Archeologists have uncovered the Church of the Apostles, an ancient church built over the home of New Testament apostles Andrew and Peter.
American and Israeli archeologists discovered the ancient church on the northern shore of the Sea of Galilee in modern-day el-Araj, the supposed location of the biblical fishing village Bethsaida.
According to Fox News, pieces of marble and small glided glass blocks, or tesserae, were clues that led archeologists to excavate the site.
Their hard work was rewarded after they unearthed the mosaic floors of the church, further proof of the church's existence, which had previously been questioned. "It is always remarkable to bring these beautifully decorated floors to light after being buried for almost 1,500 years,” Prof. Steven Notley of Nyack College told Fox News.
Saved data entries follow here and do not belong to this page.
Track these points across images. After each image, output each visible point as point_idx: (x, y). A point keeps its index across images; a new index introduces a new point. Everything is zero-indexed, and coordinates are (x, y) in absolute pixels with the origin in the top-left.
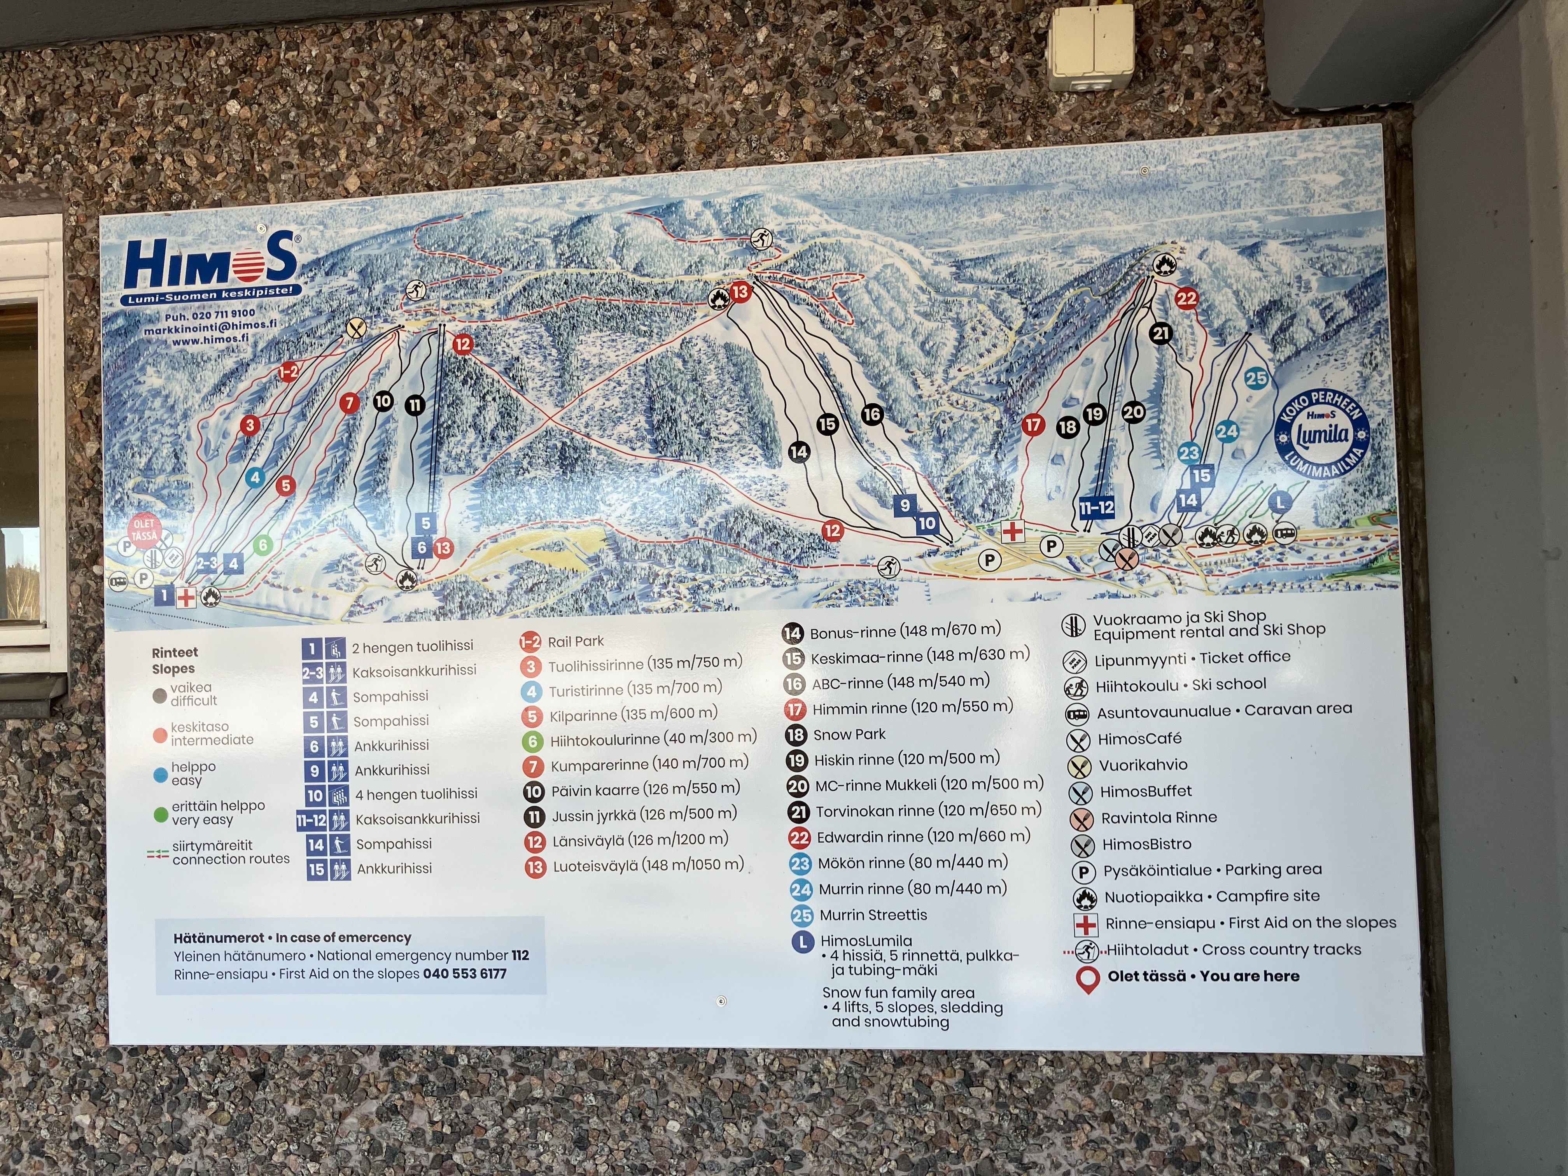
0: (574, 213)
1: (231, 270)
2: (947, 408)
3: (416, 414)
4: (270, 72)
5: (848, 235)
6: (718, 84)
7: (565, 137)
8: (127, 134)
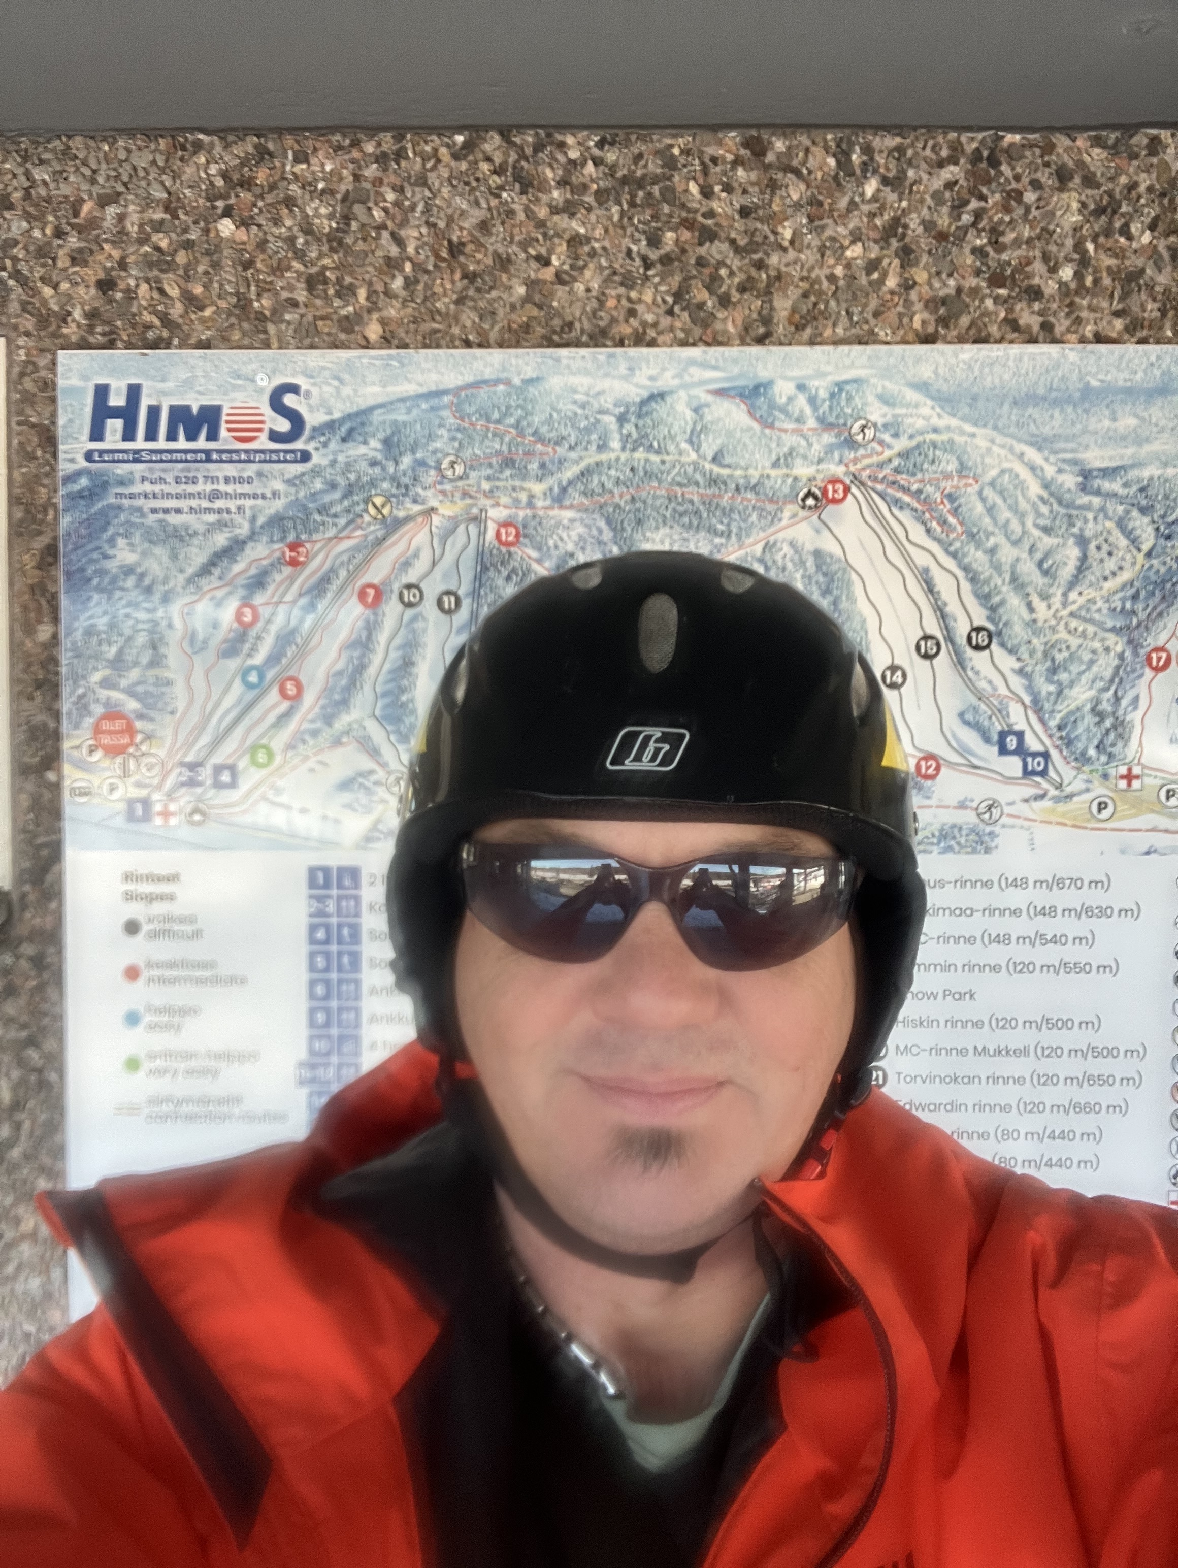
0: (644, 387)
1: (223, 427)
2: (1063, 635)
3: (449, 612)
4: (273, 187)
5: (962, 432)
6: (816, 243)
7: (633, 295)
8: (92, 252)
Mosaic floor of the Church of the Apostles. Photo by Zachary Wong; retrieved from foxnews.com
According to Notely, there are two reasons why the discovery of this ancient church is so significant.
"First, until its recent discovery, many scholars questioned its existence. Although it is mentioned in Byzantine pilgrimage itineraries, many thought these reports mistaken,” Notely told Fox News. “Of equal importance, the church indicates that there existed a living memory in the Christian community about the location of Bethsaida, home of Peter, Andrew, and Philip (John 1:44).”